For now, Pavlína was being brought up by her maternal grandparents. However, all efforts to get her to Sweden came to nought. The parents’ main contact with their daughter was by telephone. Twice they asked the Czechoslovak Ministry of the Interior to allow her to leave. In vain. They wrote to the Czechoslovak president, the Red Cross and the United Nations Human Rights Committee.
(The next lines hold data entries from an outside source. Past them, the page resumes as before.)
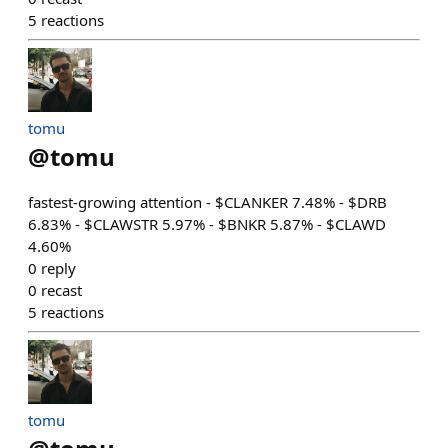
5
reactions
tomu
@
tomu
fastest-growing attention - $CLANKER 7.48% - $DRB
6.83% - $CLAWSTR 5.97% - $BNKR 5.87% - $CLAWD
4.60%
0
reply
0
recast
5
reactions
tomu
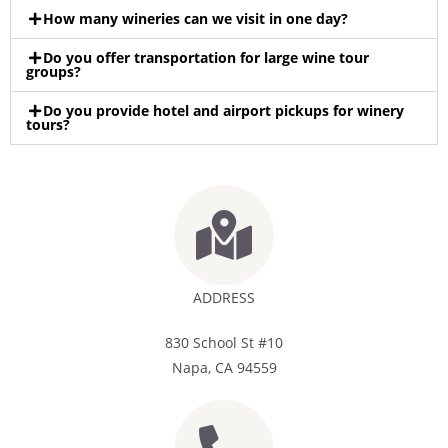
How many wineries can we visit in one day?
Do you offer transportation for large wine tour
groups?
Do you provide hotel and airport pickups for winery
tours?
ADDRESS
830 School St #10
Napa, CA 94559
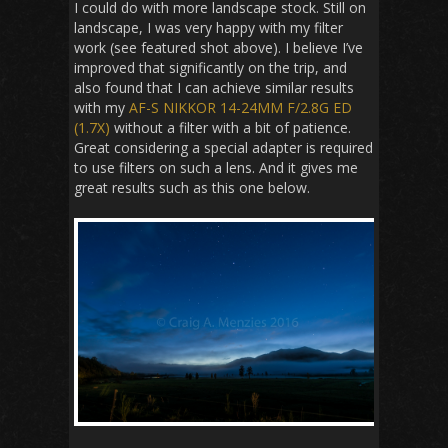
I could do with more landscape stock. Still on
landscape, I was very happy with my filter
work (see featured shot above). I believe I’ve
improved that significantly on the trip, and
also found that I can achieve similar results
with my
AF-S NIKKOR 14-24MM F/2.8G ED
(1.7X)
without a filter with a bit of patience.
Great considering a special adapter is required
to use filters on such a lens. And it gives me
great results such as this one below.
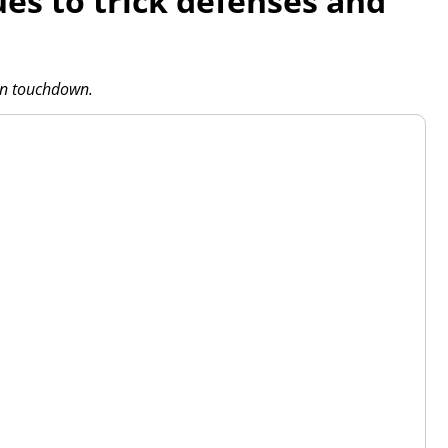
ues to trick defenses and
-in touchdown.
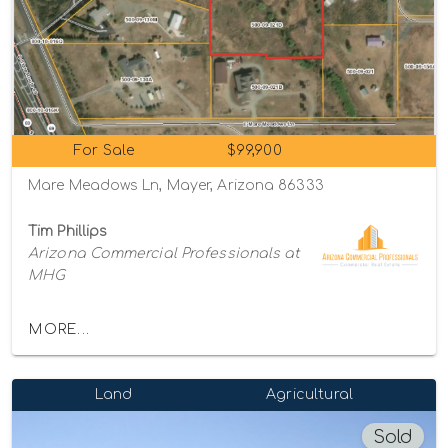
For Sale
$99,900
Mare Meadows Ln, Mayer, Arizona 86333
Tim Phillips
Arizona Commercial Professionals at
MHG
MORE...
Land
Agricultural
Sold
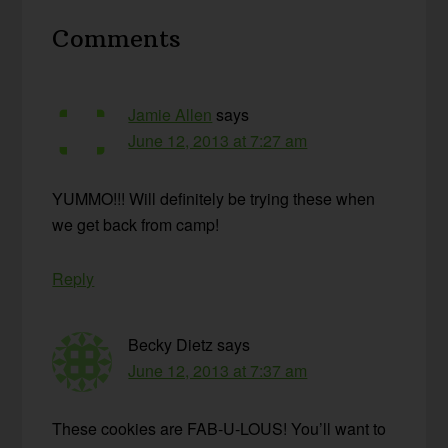
Reader
Comments
Interactions
Jamie Allen
says
June 12, 2013 at 7:27 am
YUMMO!!! Will definitely be trying these when
we get back from camp!
Reply
Becky Dietz
says
June 12, 2013 at 7:37 am
These cookies are FAB-U-LOUS! You’ll want to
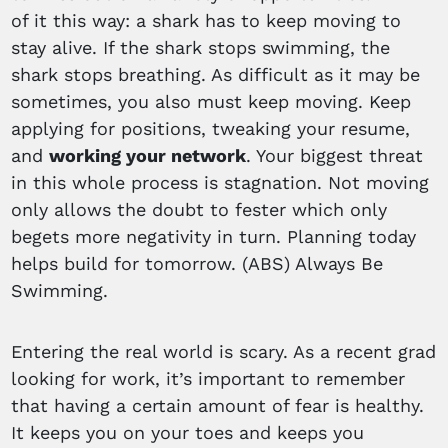
of it this way: a shark has to keep moving to
stay alive. If the shark stops swimming, the
shark stops breathing. As difficult as it may be
sometimes, you also must keep moving. Keep
applying for positions, tweaking your resume,
and
working your network
. Your biggest threat
in this whole process is stagnation. Not moving
only allows the doubt to fester which only
begets more negativity in turn. Planning today
helps build for tomorrow. (ABS) Always Be
Swimming.
Entering the real world is scary. As a recent grad
looking for work, it’s important to remember
that having a certain amount of fear is healthy.
It keeps you on your toes and keeps you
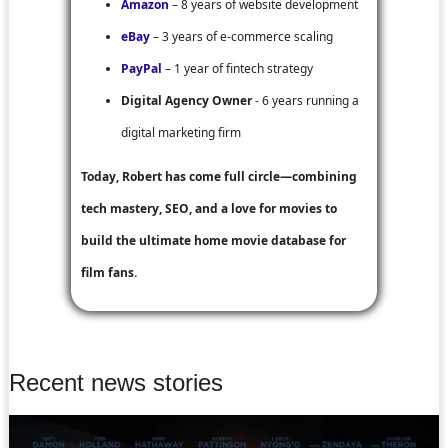
Amazon
– 8 years of website development
eBay
– 3 years of e-commerce scaling
PayPal
– 1 year of fintech strategy
Digital Agency Owner
- 6 years running a
digital marketing firm
Today, Robert has come full circle—combining
tech mastery, SEO, and a love for movies to
build the ultimate home movie database for
film fans.
Recent news stories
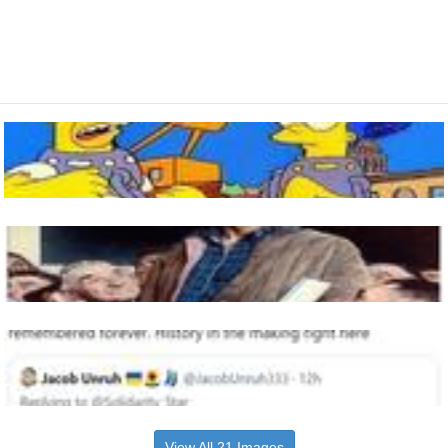
View All 21 Images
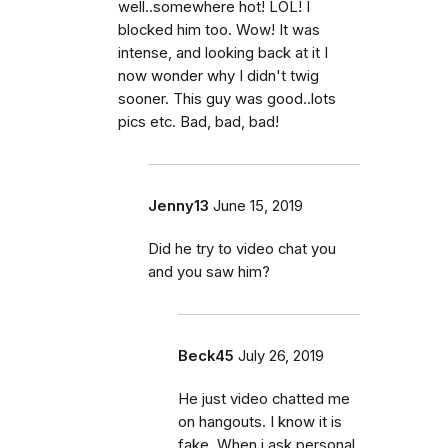
well..somewhere hot! LOL! I
blocked him too. Wow! It was
intense, and looking back at it I
now wonder why I didn't twig
sooner. This guy was good..lots
pics etc. Bad, bad, bad!
Jenny13
June 15, 2019
Did he try to video chat you
and you saw him?
Beck45
July 26, 2019
He just video chatted me
on hangouts. I know it is
fake. When i ask personal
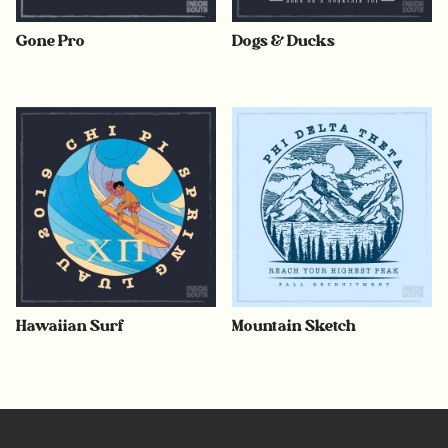
Gone Pro
Dogs & Ducks
Hawaiian Surf
Mountain Sketch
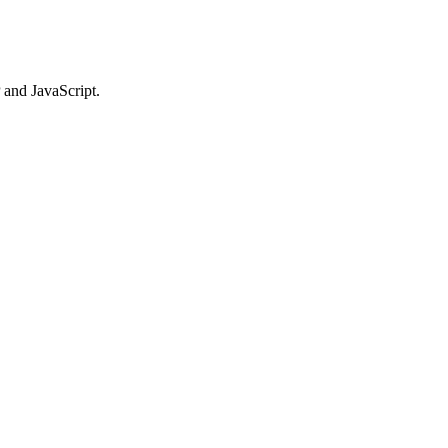
 and JavaScript.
All that was left to them was to alert the public to the case. So they launched a hunger strike and petition drive to coincide with the start of the Communist congress. They attracted attention throughout Sweden, with even some Swedish MPs coming out in their support. However, Czechoslovakia didn’t alter its ridiculously tough position. It was a punishment for parents who were proud and resilient. Other exiles got their children out of Czechoslovakia. Jiří Pořízka then accepted an offer from two Swedish pilots, who attempted to get Pavlína across the Iron Curtain. Unsuccessfully. A second attempt, when Pavlíná’s mother flew with them under a false name, also failed. All three were caught and joined Pavlína as hostages of the totalitarian regime. Pořízka considered his next move. He planned an escape using a special car with hidden compartments for people-smuggling, but that also fell through. In the effort he lost the valuable ring, a family heirloom that was to serve as a distinguishing mark. However, when it came to the Swedish public, Communist Czechoslovakia lost. Sweden’s prime minister, Olof Palme, invited Pořízka to a private meeting. “He was sympathetic toward the case,” says Pořízka.
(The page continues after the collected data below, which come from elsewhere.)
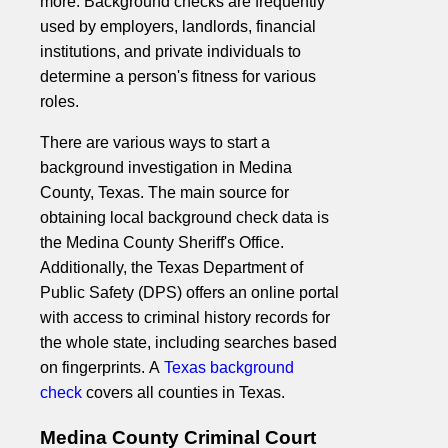
more. Background checks are frequently
used by employers, landlords, financial
institutions, and private individuals to
determine a person's fitness for various
roles.
There are various ways to start a
background investigation in Medina
County, Texas. The main source for
obtaining local background check data is
the Medina County Sheriff's Office.
Additionally, the Texas Department of
Public Safety (DPS) offers an online portal
with access to criminal history records for
the whole state, including searches based
on fingerprints. A
Texas background
check
covers all counties in Texas.
Medina County Criminal Court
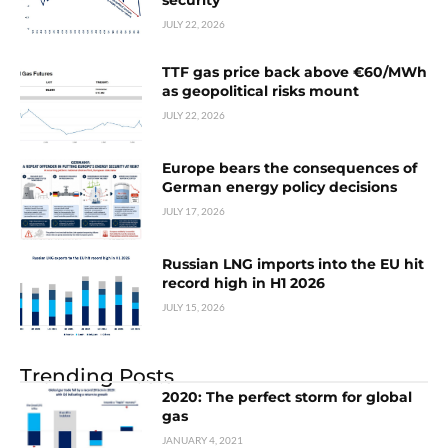
security
JULY 22, 2026
TTF gas price back above €60/MWh
as geopolitical risks mount
JULY 22, 2026
Europe bears the consequences of
German energy policy decisions
JULY 17, 2026
Russian LNG imports into the EU hit
record high in H1 2026
JULY 15, 2026
Trending Posts
2020: The perfect storm for global
gas
JANUARY 4, 2021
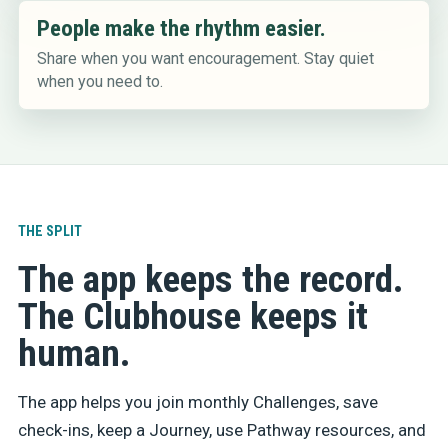
People make the rhythm easier.
Share when you want encouragement. Stay quiet
when you need to.
THE SPLIT
The app keeps the record.
The Clubhouse keeps it
human.
The app helps you join monthly Challenges, save
check-ins, keep a Journey, use Pathway resources, and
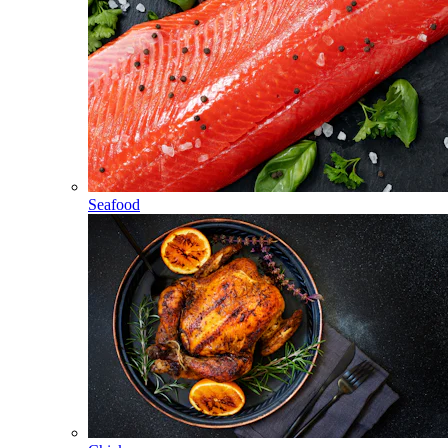
Seafood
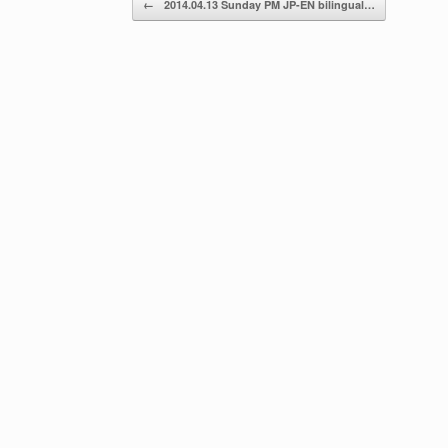
←
2014.04.13 Sunday PM JP-EN bilingual…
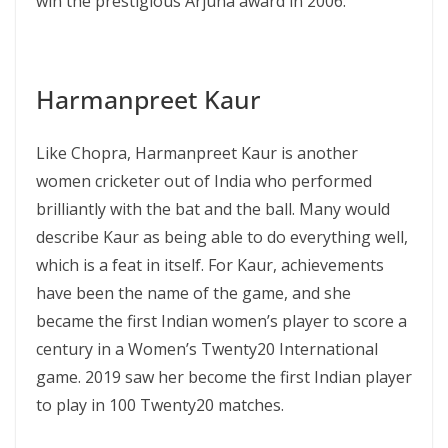
win the prestigious Arjuna award in 2006.
Harmanpreet Kaur
Like Chopra, Harmanpreet Kaur is another
women cricketer out of India who performed
brilliantly with the bat and the ball. Many would
describe Kaur as being able to do everything well,
which is a feat in itself. For Kaur, achievements
have been the name of the game, and she
became the first Indian women’s player to score a
century in a Women’s Twenty20 International
game. 2019 saw her become the first Indian player
to play in 100 Twenty20 matches.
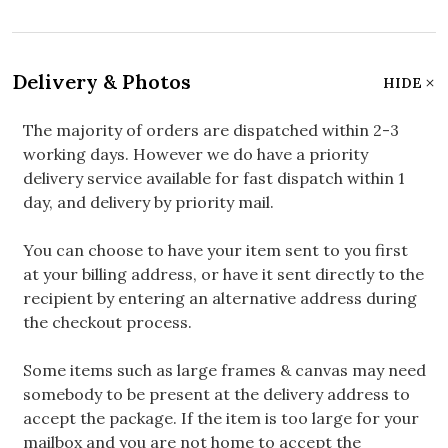
Delivery & Photos
HIDE
The majority of orders are dispatched within 2-3
working days. However we do have a priority
delivery service available for fast dispatch within 1
day, and delivery by priority mail.
You can choose to have your item sent to you first
at your billing address, or have it sent directly to the
recipient by entering an alternative address during
the checkout process.
Some items such as large frames & canvas may need
somebody to be present at the delivery address to
accept the package. If the item is too large for your
mailbox and you are not home to accept the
Something of a new Cold War broke out between Sweden and Communist Czechoslovakia. Relations between them ground to a complete halt. The police first arrested and later expelled the 29-year-old Swedish journalist Karl Thomas Walden, who wrote about the case. Later, when an ice hockey international between Sweden and Czechoslovakia was planned for Prague, the Czechoslovak authorities refused to grant visas to a number of Swedish journalists. They were from the media outlets that had devoted most attention to Pavlína’s case. In the end the match was called off.
The Helsinki Conference on Security in Europe took place in June 1973. There the Swedish minister of foreign affairs met his Czechoslovak counterpart, Bohuslav Chňoupek. The Pořízkas were discussed. On 12 March 1974 Anna was granted permission to travel. She had had a son, Jáchym, behind the Iron Curtain and Pavlína was now nine.
Jiří Pořízka, who had successfully fought to get his loved ones out of Czechoslovakia, returned to his homeland for good after the fall of the Iron Curtain. The mother and children did not.